A letter from three Conservative MPs who are opposed to abortion asking the RCMP to investigate what they call “the killing of Canadian children” is an unwelcome move. The abortion debate is not something Canadians have shown an interest in reopening. And the letter itself is troubling because it betrays a misunderstanding of the law, and of the dangers of politicians turning to the Mounties to investigate cases based on a personal political agenda.
The three backbench MPs, led by Maurice Vellacott of Saskatoon-Wanuskewin, want the RCMP to open homicide investigations into cases of mid- and late-term abortions that they say may have resulted in live births. They claim that Statistics Canada listed 491 such births between 2000 and 2009. They say in their letter that, under the Criminal Code, “a child is considered a human being and a person after proceeding fully from the mother’s womb.” They state categorically that anyone involved in the extremely rare case of an abortion that involves a live fetus “is guilty of homicide,” and they “formally request” RCMP Commissioner Bob Paulson to pursue investigations into the 491 cases.

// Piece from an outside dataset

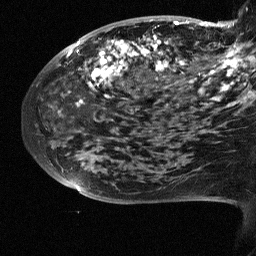
Breast MRI (dynamic contrast-enhanced), one sagittal slice. Slice 21 of 64 in the series (ordered by position). Dynamic contrast-enhanced study with each time point stored as its own series, time point 2 of 3 at this slice position (early post-contrast, ordered by acquisition time). 1.5 T. TE 4.5 ms, TR 11 ms. 2.5 mm slice thickness. 256 × 256 image matrix, field of view 200 × 200 mm. Female patient, age 38 years. From the clinical record (not read from this slice): setting: breast cancer imaged before/during neoadjuvant chemotherapy; receptor status: HR-positive, HER2-negative.
Outlined on this slice (semi-automatically segmented with operator editing):
- analysis volume of interest (the breast-tissue region the enhancement analysis was run in; not a lesion): box from (x=88, y=18) to (x=252, y=126) px
- tumour enhancement mask (voxels above the 90 % enhancement threshold inside the analysis volume of interest): (x=90, y=20)–(x=252, y=106)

Mr. Vellacott and his two allies have failed to take into account that, in Canada, abortion is not covered by the Criminal Code. The Supreme Court ruled in 1988 that using the threat of criminal sanction to force a woman to carry a child to term is a violation of her constitutional right to security of the person. Parliament has never brought in legislation to fill the gap created by that ruling. If that ever changes, it will be up to Parliament to do it, not to the police. The Mounties don’t exist to do what the government has been unable, or afraid, to do legislatively
Finally, backbench MPs should not be using their position to formally request RCMP investigations into the lives of Canadians whose actions they are on the record as being morally opposed to. Prime Minister Stephen Harper has distanced himself from his three MPs and their letter. One hopes Commissioner Paulson will be as wise.